4 Causes Of Conflict With Your Kids

You pick up your darling baby at school and immediately know it will not be a pleasant drive home. A strange red light glows in the eyes of your normally angelic child. A frown pulls at the edges of her mouth and her hands are already clenched into fists. You sigh, and go over your "good mommy" spiel: "The car is not for yelling in. If you choose to yell, you choose to lose TV for the afternoon." You tense, because this means a fight for at least 15 minutes after arriving home. What does all this mean? Why does it happen so predictably?

As parents we've all been there — a change in schedule, a friend hurts their feelings, a late night after soccer practice means a setup for a bad tomorrow. On my calm days, I remind myself of some timeless wisdom my mentor mom gave me in the form of an acronym called "HALT."

Hungry: When we are hungry and our blood sugar plummets, we get cranky. In our house, we have a rating system that has helped us communicate about our hunger. It started one day while my husband and I were driving around. I just began to nitpick every little thing, and he finally asked if I was hungry or thirsty. I said, in a nasty voice, "Yes! I am at an 8 and I need to eat." He decided then and there we needed a rating system to help us in these situations. Anything over a 6 means he must HALT, and get me food in the next 30 minutes to an hour. Over 8 means we have to pull over to the next fast food joint and he is not to ask my opinion about where to go.
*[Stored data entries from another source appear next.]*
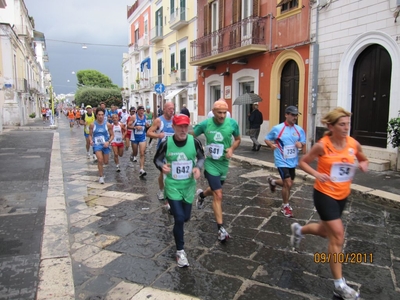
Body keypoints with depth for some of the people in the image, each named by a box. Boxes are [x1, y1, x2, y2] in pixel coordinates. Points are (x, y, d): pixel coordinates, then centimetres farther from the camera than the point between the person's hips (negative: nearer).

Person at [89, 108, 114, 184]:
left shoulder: (108, 125, -5)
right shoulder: (92, 125, -5)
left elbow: (112, 135, 2)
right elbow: (90, 135, 7)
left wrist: (108, 142, -15)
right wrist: (91, 140, -14)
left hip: (105, 144, 2)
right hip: (97, 144, -1)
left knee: (106, 162, 9)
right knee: (100, 160, -18)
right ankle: (101, 176, -1)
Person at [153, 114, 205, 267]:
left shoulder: (195, 142, -11)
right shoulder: (166, 144, -15)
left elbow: (201, 157, 5)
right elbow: (157, 159, 0)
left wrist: (198, 167, -16)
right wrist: (162, 166, -23)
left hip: (188, 185, 3)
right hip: (172, 186, -3)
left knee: (186, 217, 17)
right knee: (179, 218, -9)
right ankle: (180, 251, 12)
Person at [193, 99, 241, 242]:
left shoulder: (232, 123, -10)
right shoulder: (205, 124, -15)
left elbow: (238, 139, 7)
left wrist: (232, 149, -13)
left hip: (224, 163, 4)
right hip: (211, 163, -4)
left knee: (215, 190, 25)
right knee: (218, 195, -10)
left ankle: (201, 194, 60)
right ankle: (221, 228, 2)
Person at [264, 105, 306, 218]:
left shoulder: (299, 130, 0)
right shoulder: (277, 128, -10)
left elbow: (303, 145, 6)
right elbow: (266, 139, 2)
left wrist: (301, 145, -18)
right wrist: (272, 144, -19)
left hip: (293, 161, 5)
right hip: (282, 161, -5)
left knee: (288, 184, 16)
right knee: (288, 184, -9)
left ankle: (273, 181, 47)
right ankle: (285, 206, 14)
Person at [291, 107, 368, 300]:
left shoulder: (354, 144, -5)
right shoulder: (322, 145, -17)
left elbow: (363, 160, 14)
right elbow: (303, 162, -6)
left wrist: (363, 164, -10)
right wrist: (317, 174, -23)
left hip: (343, 196, 6)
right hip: (324, 195, -6)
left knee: (326, 231, 21)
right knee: (338, 236, -7)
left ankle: (299, 230, 52)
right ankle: (339, 284, 7)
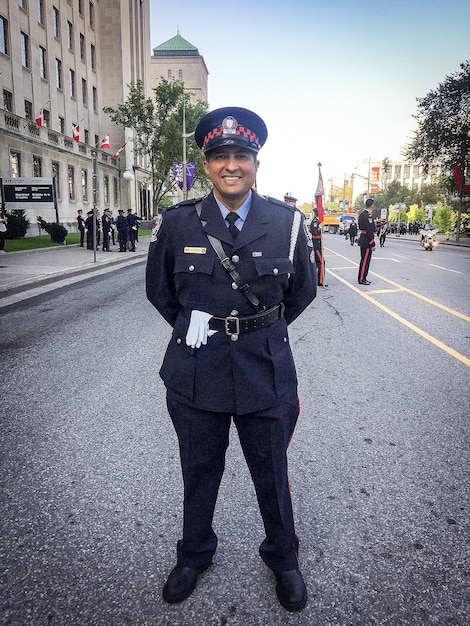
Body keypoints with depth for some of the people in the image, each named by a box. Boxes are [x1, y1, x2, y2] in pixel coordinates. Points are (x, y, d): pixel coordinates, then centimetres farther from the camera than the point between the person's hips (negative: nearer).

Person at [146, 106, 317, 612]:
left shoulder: (287, 222, -5)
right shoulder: (177, 223, -6)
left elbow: (302, 291, 9)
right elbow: (159, 290, 10)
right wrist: (193, 328, 9)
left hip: (266, 372, 0)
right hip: (195, 370, 1)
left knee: (271, 473, 17)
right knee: (199, 471, 19)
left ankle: (282, 559, 45)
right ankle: (194, 555, 48)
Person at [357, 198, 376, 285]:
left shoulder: (362, 214, 11)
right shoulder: (368, 216, -19)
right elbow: (369, 231, -21)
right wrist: (372, 244, -18)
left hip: (363, 239, 10)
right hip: (367, 242, -10)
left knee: (364, 260, 16)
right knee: (365, 260, -4)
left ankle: (362, 278, 23)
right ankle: (361, 279, 2)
This system has worked well through 3 pregnancies, and we are teaching it to our kids as well. They aren't as good at knowing when they are hungry, though, so planning to have food on hand or understanding their reactions if they don't eat at their normal times has helped a lot.
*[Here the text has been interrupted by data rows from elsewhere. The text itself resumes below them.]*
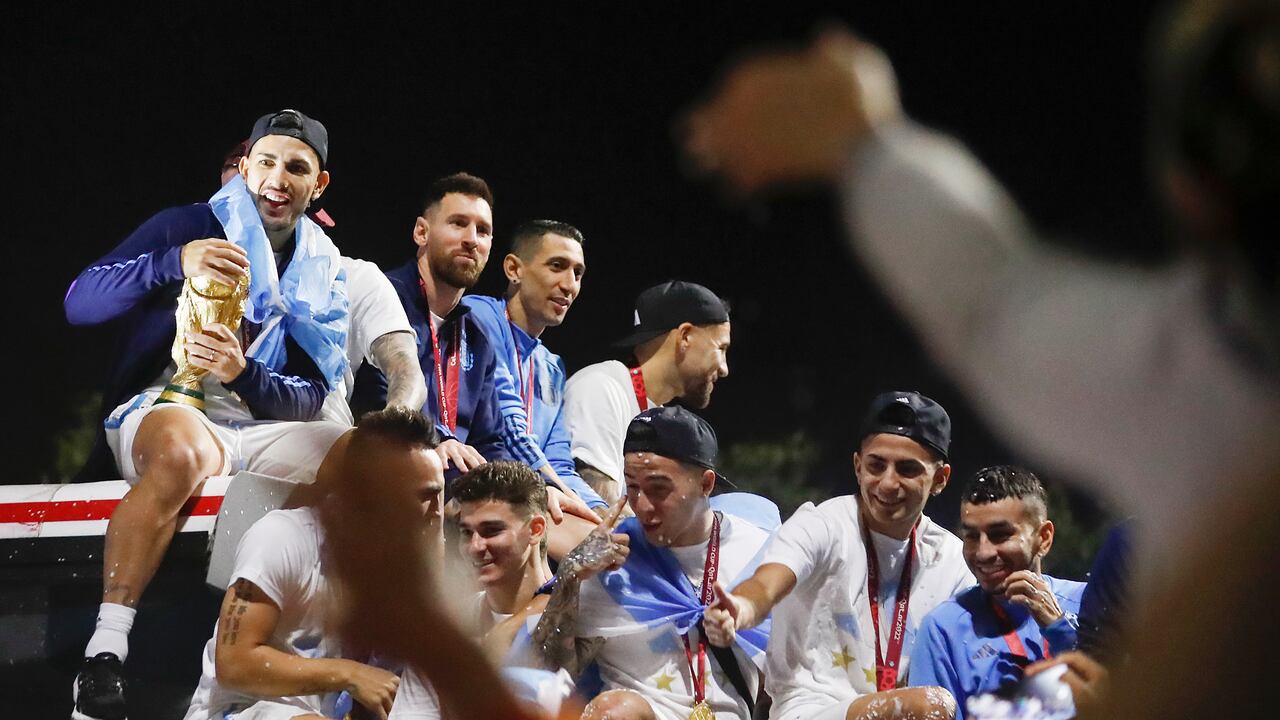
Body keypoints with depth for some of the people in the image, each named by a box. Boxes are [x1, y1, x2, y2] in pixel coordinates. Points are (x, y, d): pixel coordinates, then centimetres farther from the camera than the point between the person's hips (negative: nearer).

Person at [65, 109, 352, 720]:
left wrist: (243, 373, -16)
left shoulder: (322, 275, 15)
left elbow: (312, 396, 6)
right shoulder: (188, 227, 3)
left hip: (258, 427, 4)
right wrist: (176, 263, -25)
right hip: (162, 412, -4)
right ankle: (103, 656, -40)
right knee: (182, 452, -41)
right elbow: (79, 302, -9)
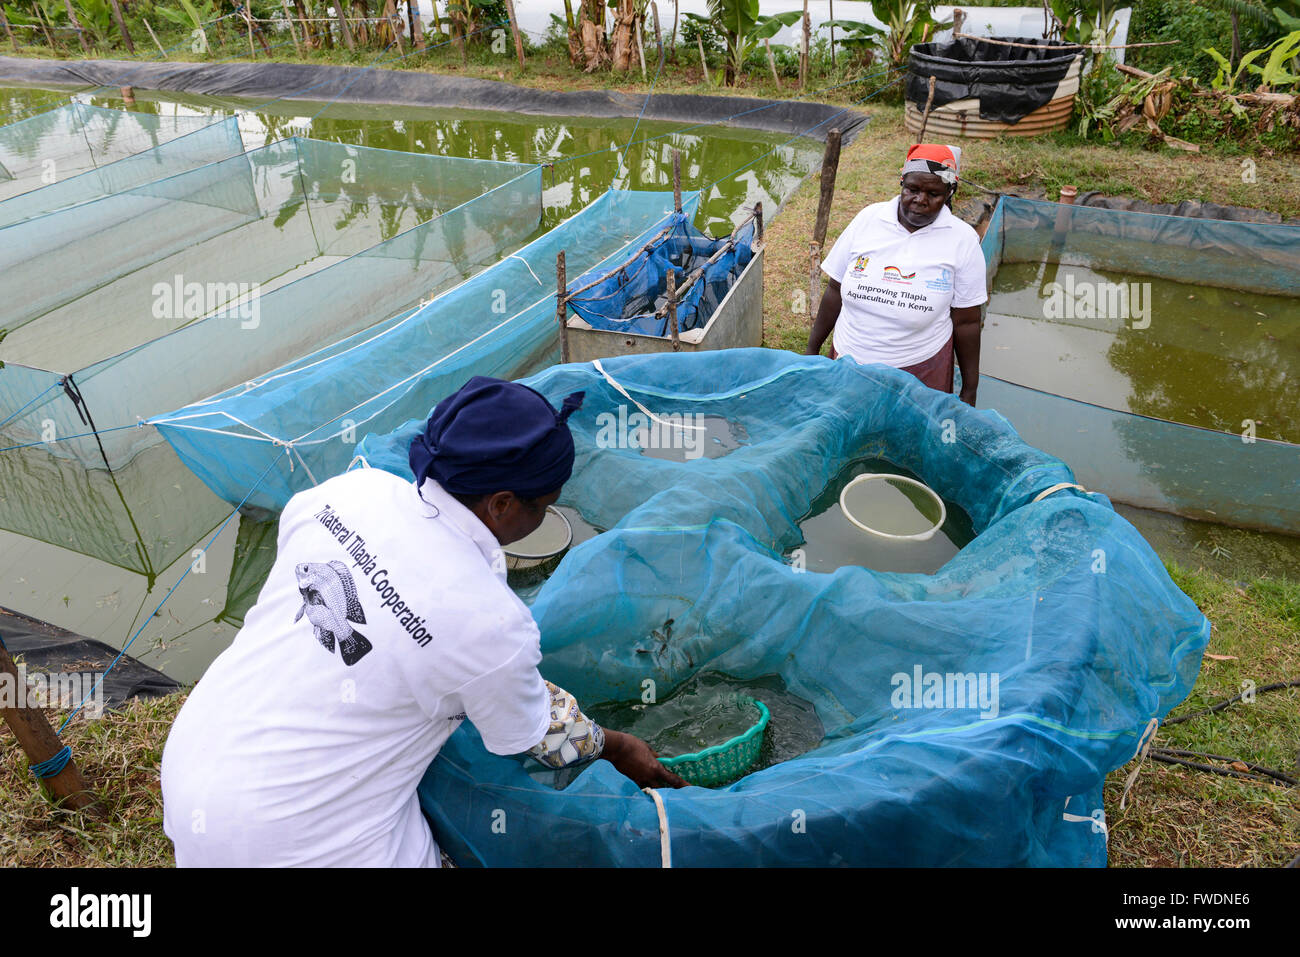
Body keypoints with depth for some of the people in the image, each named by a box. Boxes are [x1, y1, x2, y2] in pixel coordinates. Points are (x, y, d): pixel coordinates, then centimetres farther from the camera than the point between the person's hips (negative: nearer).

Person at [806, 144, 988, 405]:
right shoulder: (868, 218, -2)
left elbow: (966, 322, -3)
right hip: (849, 361, 2)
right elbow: (836, 289, 5)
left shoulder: (962, 240, -6)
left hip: (920, 370, -1)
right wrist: (812, 350, 8)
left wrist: (969, 391, 0)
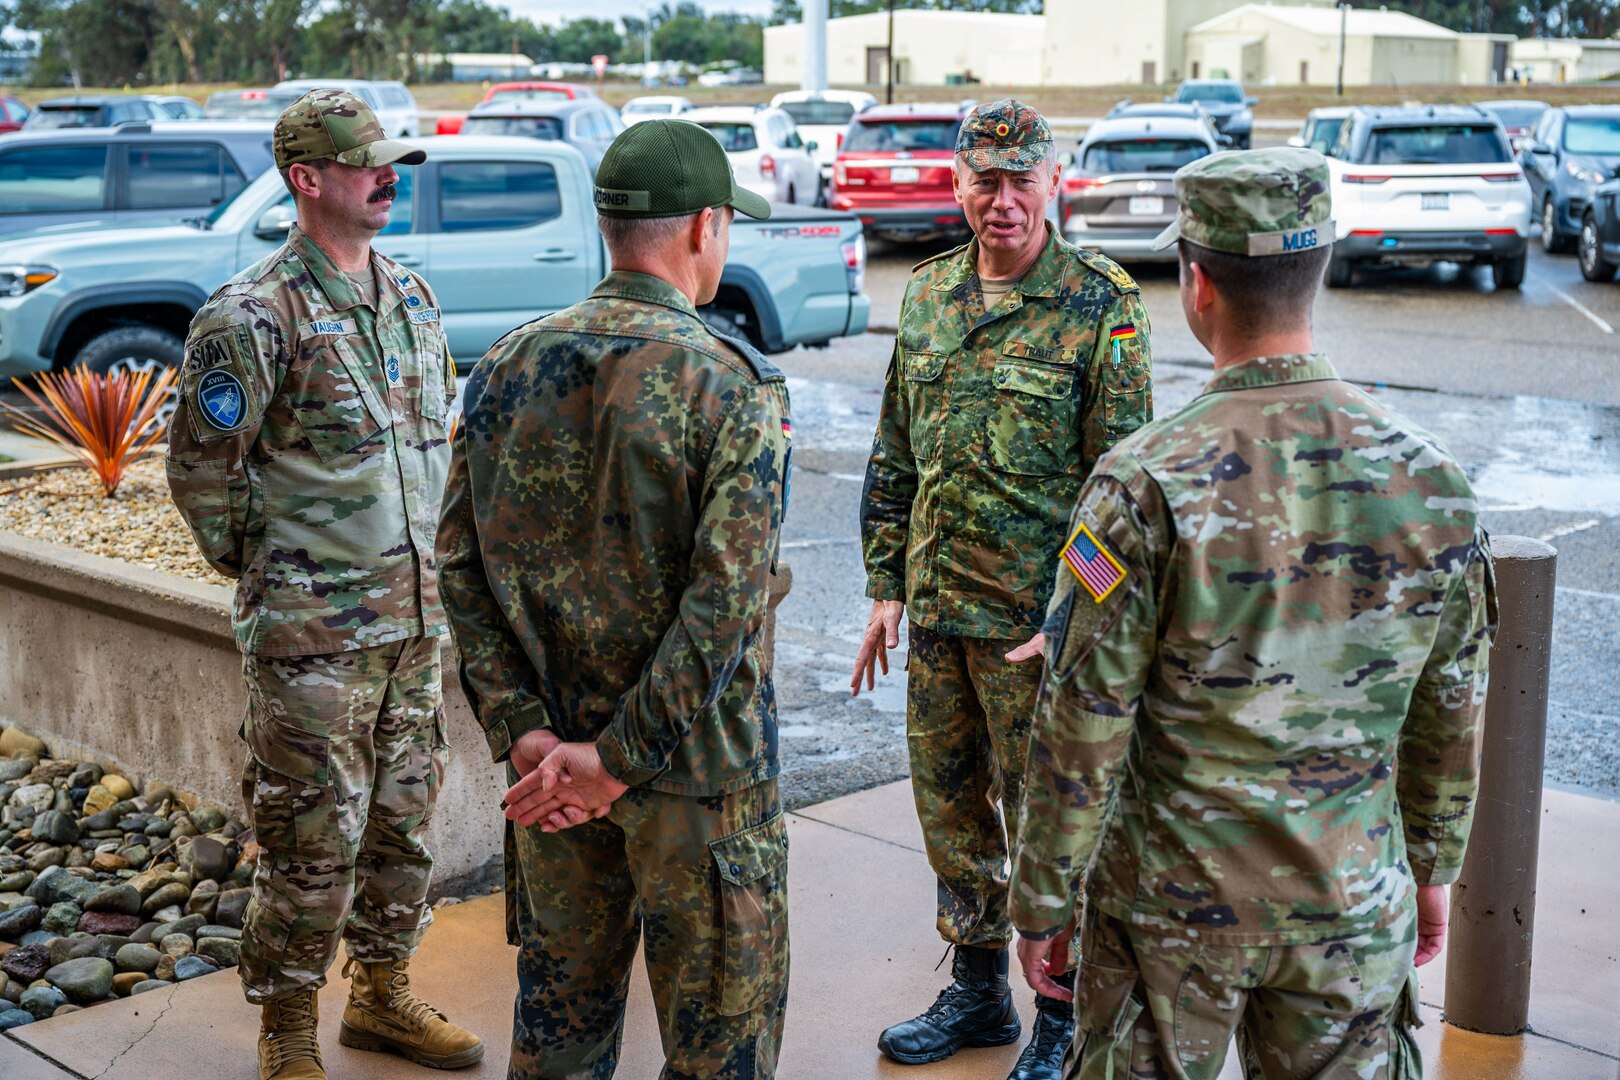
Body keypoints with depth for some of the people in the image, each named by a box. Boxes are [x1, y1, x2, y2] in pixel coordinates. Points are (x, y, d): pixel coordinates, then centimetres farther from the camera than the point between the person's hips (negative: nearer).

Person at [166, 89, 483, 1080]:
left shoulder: (412, 297, 10)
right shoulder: (252, 317, -13)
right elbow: (203, 470, -8)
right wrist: (268, 573, 0)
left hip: (415, 616, 7)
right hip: (312, 632, -7)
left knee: (404, 819, 15)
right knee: (314, 839, 0)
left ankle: (383, 996, 32)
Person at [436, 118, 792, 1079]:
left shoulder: (509, 368, 0)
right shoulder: (735, 386, -16)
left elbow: (461, 564, -1)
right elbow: (727, 601, -23)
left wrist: (521, 732, -4)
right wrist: (619, 758, -18)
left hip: (551, 752, 5)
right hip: (698, 760, -5)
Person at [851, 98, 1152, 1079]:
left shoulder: (1102, 307, -9)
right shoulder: (928, 296, 8)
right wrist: (887, 586, 10)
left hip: (1037, 621, -6)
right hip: (937, 607, 6)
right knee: (949, 803, 15)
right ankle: (978, 990, 33)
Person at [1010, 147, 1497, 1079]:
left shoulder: (1147, 485, -19)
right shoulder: (1431, 478, -6)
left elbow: (1084, 731, -14)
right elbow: (1450, 721, 4)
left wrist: (1041, 900, -2)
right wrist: (1434, 866, 18)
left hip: (1172, 906, -3)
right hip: (1354, 912, 3)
Angry: When we are already angry at someone else, it is easy to lose control with someone who has done no wrong. If our kids have a bad day at school, they can be bears to live with. The best reaction to this is to HALT, acknowledge their feelings, set limits, and give them an appropriate target for their anger.

Lonely: Feeling disconnected is painful and can be especially hard to see in younger children. Maybe their favorite friend refused to play with them, maybe Dad is working late, but not connecting creates extreme fear in children. Watch for withdrawing, listlessness, clinginess, and neediness for signs of loneliness. The only antidote to loneliness is connection, so HALT, make eye contact and have a tea party. Communicate to them on a daily basis that you are here, you are trying to understand and you care. You won't be able to help in every situation, but your loving presence will alleviate a lot of pain.

Tired: Grumpy means tired. After a long day of play, my eldest cries — don't we all? Be aware of your child's sleep patterns and whether they are getting enough down time without friends, noise, music, or screens. When we are overwhelmed with activities and people, we can become tired more easily and this is the season for that kind of difficulty. So HALT, have them do something relaxing like a nap, read a book and rejunvenate.

My hope is that you have noticed that while HALT can help us figure out why your child is misbehaving, it can also be the answer in each of these situations. HALT the next time there is conflict!

In the end, knowing your child and their patterns can help you to answer your own biggest question: "Why in the world are they doing that?"